Some of you may have been following my adventures and experiments with ChatGPT. It and similar tools are fascinating, and while being very early in their development, offer interesting potential in the coming years.
When makinq queries in ChatGPT, the responses represent faux–dare I say–artificial intelligence. The responses “seem” smart, but aren’t particularly insightful. The tool assembles a collection of well constructed sentences, identifying very high level issues, presenting balanced observations. But nothing new. No insights that cause one to think, “That’s interesting, I’ve never considered this before.”
When I engage the tool in a “conversation,” responding to the observations, but trying to dive deeper, getting more specific and personalized to a scenario, ChatGPT fails. It never gets beyond generalities, it never provides an “Aha” moment.
To some degree, it’s not dissimilar to getting a prospecting call. The SDR has a script, it may be well constructed and delivered, but the moment one tries to dive deeper, the SDR can’t respond. Many of you may recall my adventures with a call when the SDR said, “We think your business is underperforming it’s potential. We think you can do much better.” My response was, “That’s interesting, what am I doing wrong?” The SDR couldn’t respond, the only thing he could do was to ask about scheduling a demo.
None of this was the SDRs fault, it was the fact the SDR was expected to read a script and not have a conversation.
My experience with the tool is similar to the conversation, perhaps even less challenging than the SDR was.
But there are some interesting aspects to the tool. It’s incredibly easy to generate new content. For example, I asked, “What are the 10 areas that could most improve a salesperson’s ability to prospect and engage a customer in conversation? Within a minute I had a nice response with 10 questions. Everything I expected. “Narrow focus to the ideal customer profile; Research the customer;…..” I turned around, using each of the questions to engage ChatGPT. For example, “How should a sales person research a customer?” The answers weren’t surprising–“Go to the website, look for press releases, go to social sites, …..”

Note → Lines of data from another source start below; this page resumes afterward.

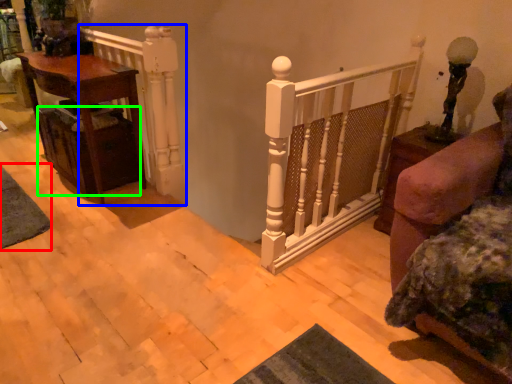
Question: Which is nearer to the mat (highlighted by a red box)? rail (highlighted by a blue box) or drawer (highlighted by a green box).

Choices:
 (A) rail
 (B) drawer

Answer: (B)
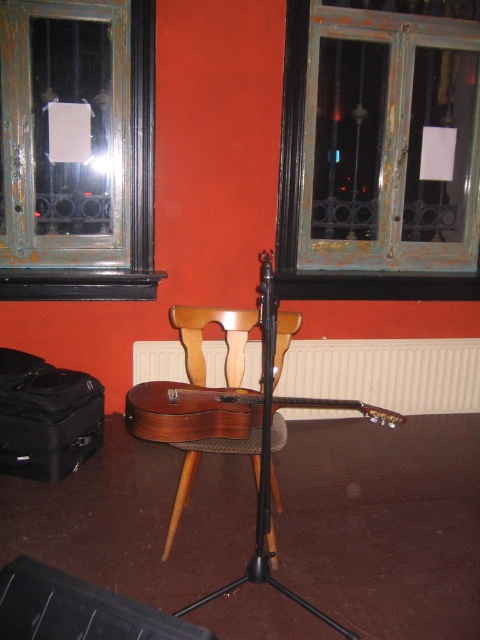
Does white textured radiator at center appear on the left side of greenish wooden window at upper center?

Correct, you'll find white textured radiator at center to the left of greenish wooden window at upper center.

Between point (291, 356) and point (295, 234), which one is positioned in front?

Point (295, 234)

Is point (387, 339) closer to camera compared to point (287, 145)?

No, it is behind (287, 145).

Locate an element on the screen. white textured radiator at center is located at coordinates (386, 372).

Is greenish wooden window at upper center smaller than black matte tripod at center?

Actually, greenish wooden window at upper center might be larger than black matte tripod at center.

Where is `greenish wooden window at upper center`? The image size is (480, 640). greenish wooden window at upper center is located at coordinates (299, 205).

Is greenish wooden window at upper center positioned behind wooden chair at center?

Yes.

Who is more forward, (x=288, y=100) or (x=187, y=316)?

Point (x=187, y=316)

Where is `greenish wooden window at upper center`? The width and height of the screenshot is (480, 640). greenish wooden window at upper center is located at coordinates (299, 205).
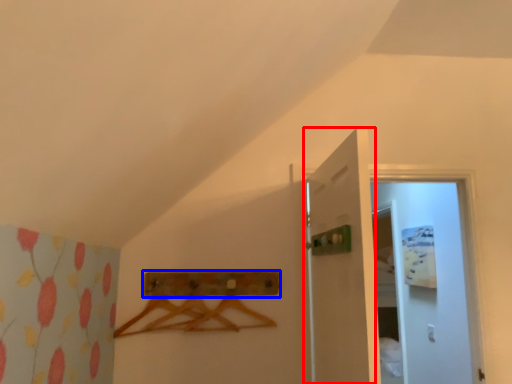
Question: Which point is further to the camera, door (highlighted by a red box) or drawer (highlighted by a blue box)?

Choices:
 (A) door
 (B) drawer

Answer: (B)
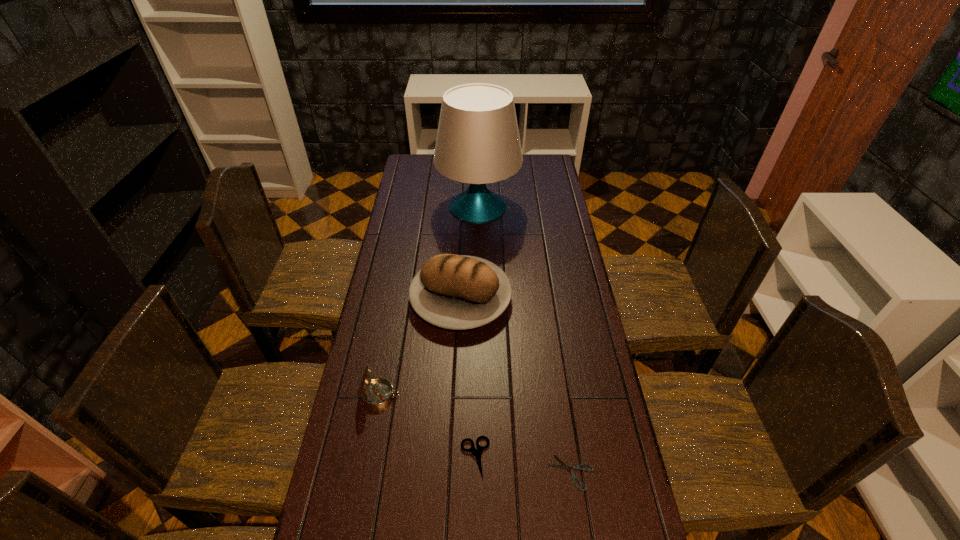
Find the location of a particular element. Image resolution: width=960 pixels, height=540 pixels. the farthest object is located at coordinates (478, 142).

Image resolution: width=960 pixels, height=540 pixels. Find the location of `the tallest object`. the tallest object is located at coordinates (478, 142).

This screenshot has height=540, width=960. In order to click on the second farthest object in this screenshot , I will do `click(458, 292)`.

Find the location of a particular element. The height and width of the screenshot is (540, 960). bread is located at coordinates (458, 292).

Locate an element on the screen. the third nearest object is located at coordinates (376, 393).

You are a GUI agent. You are given a task and a screenshot of the screen. Output one action in this format:
    pyautogui.click(x=<x>, y=<y>)
    Task: Click on the compass
    The image size is (960, 540).
    Given the screenshot: What is the action you would take?
    pyautogui.click(x=376, y=393)

Identify the location of the taller shears. (477, 453).

You are a GUI agent. You are given a task and a screenshot of the screen. Output one action in this format:
    pyautogui.click(x=<x>, y=<y>)
    Task: Click on the second shortest object
    
    Given the screenshot: What is the action you would take?
    pyautogui.click(x=477, y=453)

Where is `the shorter shears`? the shorter shears is located at coordinates (565, 466).

The width and height of the screenshot is (960, 540). I want to click on the shortest object, so click(x=565, y=466).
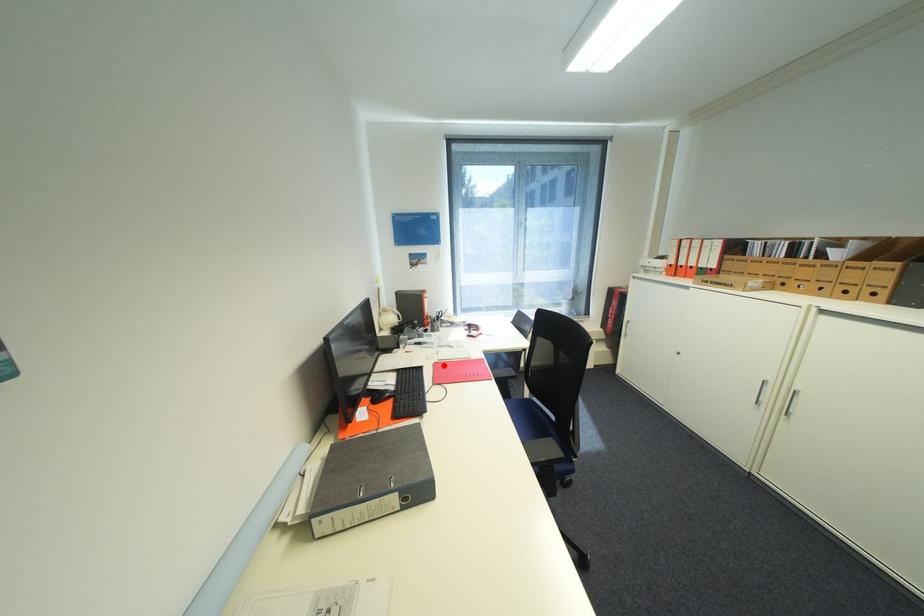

I found, within about 10-15 minutes, I created about 130 pieces of content–content that had, more or less, smart words, but not particularly insightful and nothing that would cause me to think , “I’ve never considered this….”
So we are, right now, in a world where the incremental costs of developing content are virtually $0. If we look at it now, without these tools, it takes work on the part of someone. They have to come up with an idea, they have to research it–at least a few Google queries, they have to write it, grammar check, then publish it.
All of this takes time. While the dollar cost may be small, the time investment of the individual may be pretty big. Think about going to a marketing person asking, “I need 10 blog posts on this topic, when can you deliver it?” Alternatively, “I need 10 email sequences on this topic, when can you get it to me?”
There is a pretty hefty cost to developing this. We always have to evaluate, “Could we use that person’s time in a more impactful way?”
With tools like ChatGPT, the incremental cost of virtually all content development is close to $0. We just have to give a few general prompts, then drill down into each of the statements the tool returns, then do it again, and again, and again…. We can generate any volume of content without having to think, research, write, edit. And it costs us virtually nothing.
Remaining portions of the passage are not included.